#### [Exercise]
Go over the entries and report the lines where the word "process" occurs.

#### [Exercise inputs]
════════════════════
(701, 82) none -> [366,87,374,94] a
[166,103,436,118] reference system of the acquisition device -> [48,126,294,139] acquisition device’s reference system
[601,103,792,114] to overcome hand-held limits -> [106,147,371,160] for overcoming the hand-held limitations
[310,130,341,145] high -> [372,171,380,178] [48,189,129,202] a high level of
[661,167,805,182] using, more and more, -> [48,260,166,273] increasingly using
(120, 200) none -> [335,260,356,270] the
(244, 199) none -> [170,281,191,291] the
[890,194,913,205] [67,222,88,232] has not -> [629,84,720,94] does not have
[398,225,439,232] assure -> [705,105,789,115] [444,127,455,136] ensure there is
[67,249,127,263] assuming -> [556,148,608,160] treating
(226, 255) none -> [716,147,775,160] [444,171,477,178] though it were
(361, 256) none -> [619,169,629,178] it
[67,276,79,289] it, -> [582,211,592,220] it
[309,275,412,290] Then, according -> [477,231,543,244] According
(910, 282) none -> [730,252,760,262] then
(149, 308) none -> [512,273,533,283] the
════════════════════
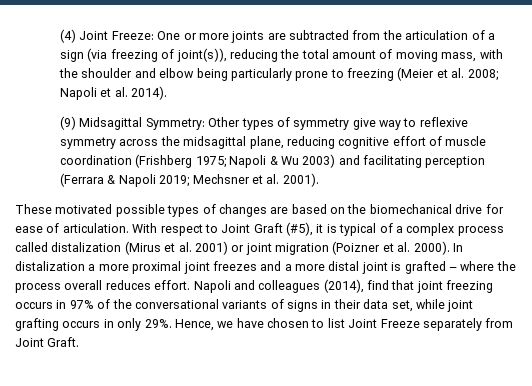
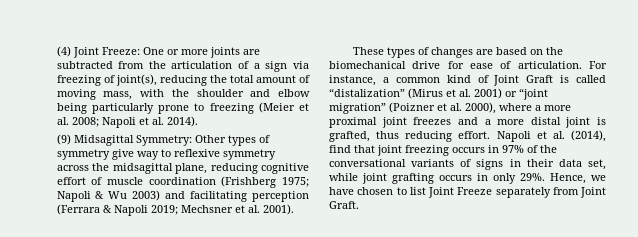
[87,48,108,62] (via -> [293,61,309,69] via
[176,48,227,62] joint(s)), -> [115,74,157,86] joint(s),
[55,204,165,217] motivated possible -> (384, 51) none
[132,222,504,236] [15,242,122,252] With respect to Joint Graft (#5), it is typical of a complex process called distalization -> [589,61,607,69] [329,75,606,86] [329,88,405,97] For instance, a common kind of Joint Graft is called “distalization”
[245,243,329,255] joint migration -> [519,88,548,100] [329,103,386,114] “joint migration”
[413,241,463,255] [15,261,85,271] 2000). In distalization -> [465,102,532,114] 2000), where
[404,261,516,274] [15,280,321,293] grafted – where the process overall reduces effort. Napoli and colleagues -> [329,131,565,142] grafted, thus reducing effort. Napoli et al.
════════════════════
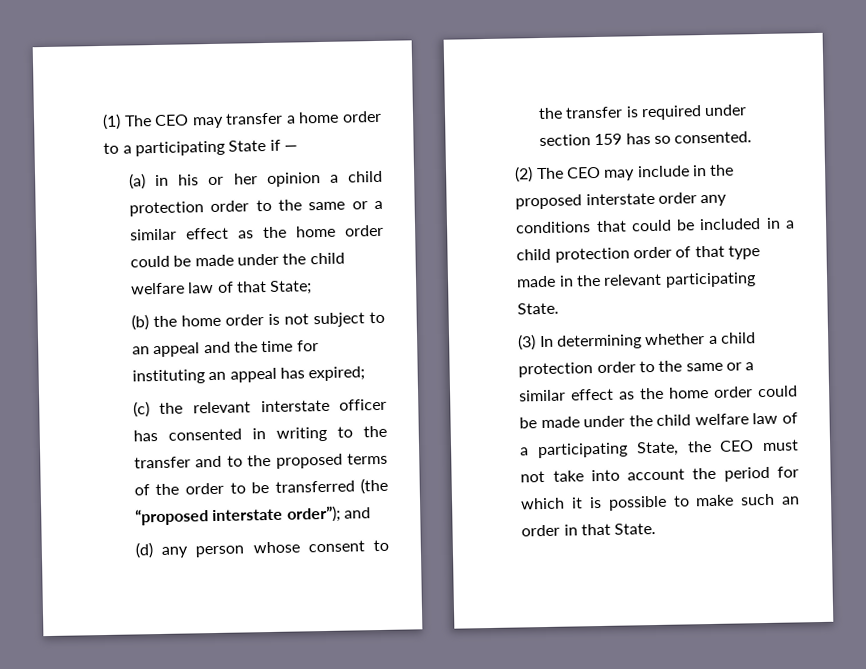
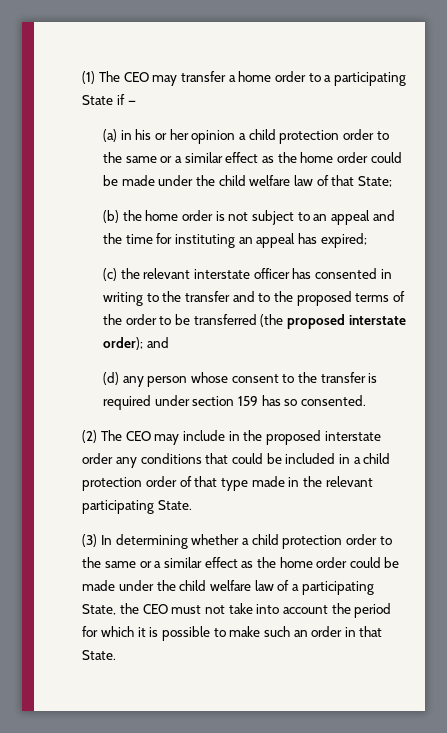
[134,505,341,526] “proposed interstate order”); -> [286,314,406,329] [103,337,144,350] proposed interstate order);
════════════════════
#### [Solved exercise]
[132,222,504,236] [15,242,122,252] With respect to Joint Graft (#5), it is typical of a complex process called distalization -> [589,61,607,69] [329,75,606,86] [329,88,405,97] For instance, a common kind of Joint Graft is called “distalization”
[404,261,516,274] [15,280,321,293] grafted – where the process overall reduces effort. Napoli and colleagues -> [329,131,565,142] grafted, thus reducing effort. Napoli et al.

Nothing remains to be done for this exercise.